■ **Work instructions**:
Reproduce only the top of the records, down to and including the line containing "te sich in souveräner".

-------- Information

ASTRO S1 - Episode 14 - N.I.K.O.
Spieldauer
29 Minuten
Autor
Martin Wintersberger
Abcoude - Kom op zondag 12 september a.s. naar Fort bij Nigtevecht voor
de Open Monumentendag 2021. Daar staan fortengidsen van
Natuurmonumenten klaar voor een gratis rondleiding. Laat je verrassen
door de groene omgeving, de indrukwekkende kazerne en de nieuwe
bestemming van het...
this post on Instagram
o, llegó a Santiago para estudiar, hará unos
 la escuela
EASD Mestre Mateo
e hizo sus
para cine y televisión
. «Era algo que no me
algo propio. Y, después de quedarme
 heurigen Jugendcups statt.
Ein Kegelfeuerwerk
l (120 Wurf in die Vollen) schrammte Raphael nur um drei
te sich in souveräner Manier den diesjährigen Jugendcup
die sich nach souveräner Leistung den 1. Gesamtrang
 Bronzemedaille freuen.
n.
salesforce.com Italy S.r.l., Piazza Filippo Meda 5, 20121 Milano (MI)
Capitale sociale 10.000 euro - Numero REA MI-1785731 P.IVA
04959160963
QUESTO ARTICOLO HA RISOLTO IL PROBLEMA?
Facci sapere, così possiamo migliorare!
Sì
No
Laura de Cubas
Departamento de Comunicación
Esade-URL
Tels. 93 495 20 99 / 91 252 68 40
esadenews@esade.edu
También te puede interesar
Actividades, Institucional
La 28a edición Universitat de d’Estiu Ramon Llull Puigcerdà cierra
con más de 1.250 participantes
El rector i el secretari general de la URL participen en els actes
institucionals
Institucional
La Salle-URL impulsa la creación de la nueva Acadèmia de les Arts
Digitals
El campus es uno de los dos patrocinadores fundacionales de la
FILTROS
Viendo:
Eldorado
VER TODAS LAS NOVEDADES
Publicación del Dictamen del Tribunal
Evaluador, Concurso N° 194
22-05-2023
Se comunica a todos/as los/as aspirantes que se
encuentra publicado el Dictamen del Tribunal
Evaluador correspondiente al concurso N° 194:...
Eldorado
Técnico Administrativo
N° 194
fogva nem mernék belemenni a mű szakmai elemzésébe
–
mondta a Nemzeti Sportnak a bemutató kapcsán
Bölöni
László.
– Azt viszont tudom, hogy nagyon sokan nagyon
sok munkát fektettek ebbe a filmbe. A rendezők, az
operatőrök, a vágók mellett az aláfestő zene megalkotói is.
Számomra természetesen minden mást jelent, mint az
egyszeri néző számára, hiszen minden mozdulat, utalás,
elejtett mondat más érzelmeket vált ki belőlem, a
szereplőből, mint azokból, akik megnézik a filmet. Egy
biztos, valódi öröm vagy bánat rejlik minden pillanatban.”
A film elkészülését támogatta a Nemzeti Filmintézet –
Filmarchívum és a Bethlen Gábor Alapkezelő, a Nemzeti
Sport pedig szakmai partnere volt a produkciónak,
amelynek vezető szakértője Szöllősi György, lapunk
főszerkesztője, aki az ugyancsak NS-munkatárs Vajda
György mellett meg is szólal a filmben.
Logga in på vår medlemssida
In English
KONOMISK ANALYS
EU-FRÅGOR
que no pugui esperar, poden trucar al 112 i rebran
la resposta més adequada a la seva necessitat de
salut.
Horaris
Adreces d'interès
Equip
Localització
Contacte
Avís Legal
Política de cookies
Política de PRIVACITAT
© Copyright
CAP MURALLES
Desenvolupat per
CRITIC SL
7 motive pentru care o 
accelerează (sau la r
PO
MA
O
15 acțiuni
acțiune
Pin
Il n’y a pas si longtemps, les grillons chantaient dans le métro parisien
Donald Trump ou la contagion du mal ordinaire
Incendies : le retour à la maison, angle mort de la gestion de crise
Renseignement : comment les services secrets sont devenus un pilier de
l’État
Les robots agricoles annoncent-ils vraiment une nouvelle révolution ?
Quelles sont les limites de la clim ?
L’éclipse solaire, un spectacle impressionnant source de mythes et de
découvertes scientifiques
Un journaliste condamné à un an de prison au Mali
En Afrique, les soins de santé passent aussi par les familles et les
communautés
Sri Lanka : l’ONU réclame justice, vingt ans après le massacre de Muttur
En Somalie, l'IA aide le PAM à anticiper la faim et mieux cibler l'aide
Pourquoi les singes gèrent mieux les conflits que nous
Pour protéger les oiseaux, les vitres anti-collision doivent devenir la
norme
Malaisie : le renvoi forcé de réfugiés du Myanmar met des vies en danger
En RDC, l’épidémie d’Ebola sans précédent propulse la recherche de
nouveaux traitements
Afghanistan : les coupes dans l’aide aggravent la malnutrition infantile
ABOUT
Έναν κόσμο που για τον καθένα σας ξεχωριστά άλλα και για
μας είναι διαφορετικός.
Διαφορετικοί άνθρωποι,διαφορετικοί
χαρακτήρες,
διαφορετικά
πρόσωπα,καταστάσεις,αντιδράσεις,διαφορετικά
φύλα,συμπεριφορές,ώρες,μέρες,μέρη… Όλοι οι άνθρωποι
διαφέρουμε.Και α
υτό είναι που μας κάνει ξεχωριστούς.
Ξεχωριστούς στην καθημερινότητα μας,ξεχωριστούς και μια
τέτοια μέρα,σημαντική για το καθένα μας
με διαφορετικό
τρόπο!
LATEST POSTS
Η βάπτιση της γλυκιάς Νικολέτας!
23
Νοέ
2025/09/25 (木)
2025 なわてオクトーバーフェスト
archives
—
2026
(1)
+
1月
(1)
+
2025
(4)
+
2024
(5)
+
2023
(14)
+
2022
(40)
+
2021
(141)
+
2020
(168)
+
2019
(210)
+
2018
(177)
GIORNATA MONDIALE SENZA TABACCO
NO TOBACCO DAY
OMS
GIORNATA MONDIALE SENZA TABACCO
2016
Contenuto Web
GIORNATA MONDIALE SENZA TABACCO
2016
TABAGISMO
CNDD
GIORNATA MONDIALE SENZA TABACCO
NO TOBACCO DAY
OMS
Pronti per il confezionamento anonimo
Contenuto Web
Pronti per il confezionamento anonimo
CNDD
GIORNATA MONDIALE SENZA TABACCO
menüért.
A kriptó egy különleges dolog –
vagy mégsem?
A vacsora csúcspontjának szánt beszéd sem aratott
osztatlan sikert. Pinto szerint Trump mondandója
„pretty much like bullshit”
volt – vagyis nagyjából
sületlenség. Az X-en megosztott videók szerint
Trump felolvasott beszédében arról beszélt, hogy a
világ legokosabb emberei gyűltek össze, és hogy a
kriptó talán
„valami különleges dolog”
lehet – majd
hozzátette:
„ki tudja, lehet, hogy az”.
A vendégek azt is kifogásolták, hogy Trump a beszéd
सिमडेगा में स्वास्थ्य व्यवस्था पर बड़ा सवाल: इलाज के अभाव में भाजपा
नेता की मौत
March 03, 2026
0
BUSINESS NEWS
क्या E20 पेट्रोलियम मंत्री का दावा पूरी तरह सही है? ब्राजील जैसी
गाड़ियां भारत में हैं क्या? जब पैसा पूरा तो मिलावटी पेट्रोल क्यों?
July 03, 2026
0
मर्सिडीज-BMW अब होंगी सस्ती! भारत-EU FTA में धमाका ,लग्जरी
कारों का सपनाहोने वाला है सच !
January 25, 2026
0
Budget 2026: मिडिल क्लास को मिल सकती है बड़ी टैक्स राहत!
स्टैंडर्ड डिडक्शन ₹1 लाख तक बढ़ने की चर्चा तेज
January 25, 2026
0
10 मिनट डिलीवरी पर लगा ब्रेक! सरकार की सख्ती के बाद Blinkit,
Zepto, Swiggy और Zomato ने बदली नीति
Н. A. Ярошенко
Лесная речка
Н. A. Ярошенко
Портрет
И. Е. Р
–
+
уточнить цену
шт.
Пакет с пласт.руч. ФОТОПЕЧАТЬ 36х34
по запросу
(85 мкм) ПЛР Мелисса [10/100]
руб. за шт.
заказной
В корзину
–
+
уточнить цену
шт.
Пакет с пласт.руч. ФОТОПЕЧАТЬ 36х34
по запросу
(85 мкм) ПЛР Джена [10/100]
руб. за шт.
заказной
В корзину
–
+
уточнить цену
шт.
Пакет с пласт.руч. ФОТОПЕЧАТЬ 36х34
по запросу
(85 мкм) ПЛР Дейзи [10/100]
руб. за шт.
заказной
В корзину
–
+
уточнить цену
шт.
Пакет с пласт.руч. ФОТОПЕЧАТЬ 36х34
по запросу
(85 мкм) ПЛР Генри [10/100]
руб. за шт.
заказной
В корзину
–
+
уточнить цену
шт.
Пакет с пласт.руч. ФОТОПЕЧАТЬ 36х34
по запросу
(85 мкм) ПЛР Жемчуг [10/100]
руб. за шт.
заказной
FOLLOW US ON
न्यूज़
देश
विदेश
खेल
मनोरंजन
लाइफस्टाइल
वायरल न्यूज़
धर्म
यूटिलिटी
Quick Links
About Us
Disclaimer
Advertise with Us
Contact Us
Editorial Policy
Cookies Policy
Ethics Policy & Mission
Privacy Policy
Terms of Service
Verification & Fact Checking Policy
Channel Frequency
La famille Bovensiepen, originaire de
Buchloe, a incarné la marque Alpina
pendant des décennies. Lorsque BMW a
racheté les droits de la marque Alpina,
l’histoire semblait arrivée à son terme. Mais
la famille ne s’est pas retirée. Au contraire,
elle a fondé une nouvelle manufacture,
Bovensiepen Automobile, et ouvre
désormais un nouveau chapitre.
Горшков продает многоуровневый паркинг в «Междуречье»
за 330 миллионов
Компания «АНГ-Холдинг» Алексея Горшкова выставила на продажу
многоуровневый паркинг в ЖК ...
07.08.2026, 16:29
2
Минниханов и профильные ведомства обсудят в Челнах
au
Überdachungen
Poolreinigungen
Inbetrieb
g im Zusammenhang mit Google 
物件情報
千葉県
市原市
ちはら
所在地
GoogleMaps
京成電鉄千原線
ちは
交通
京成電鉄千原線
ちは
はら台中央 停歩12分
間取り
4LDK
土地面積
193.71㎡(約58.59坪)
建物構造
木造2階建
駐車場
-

----------------

■ **Answer**:
ASTRO S1 - Episode 14 - N.I.K.O.
Spieldauer
29 Minuten
Autor
Martin Wintersberger
Abcoude - Kom op zondag 12 september a.s. naar Fort bij Nigtevecht voor
de Open Monumentendag 2021. Daar staan fortengidsen van
Natuurmonumenten klaar voor een gratis rondleiding. Laat je verrassen
door de groene omgeving, de indrukwekkende kazerne en de nieuwe
bestemming van het...
this post on Instagram
o, llegó a Santiago para estudiar, hará unos
 la escuela
EASD Mestre Mateo
e hizo sus
para cine y televisión
. «Era algo que no me
algo propio. Y, después de quedarme
 heurigen Jugendcups statt.
Ein Kegelfeuerwerk
l (120 Wurf in die Vollen) schrammte Raphael nur um drei
te sich in souveräner Manier den diesjährigen Jugendcup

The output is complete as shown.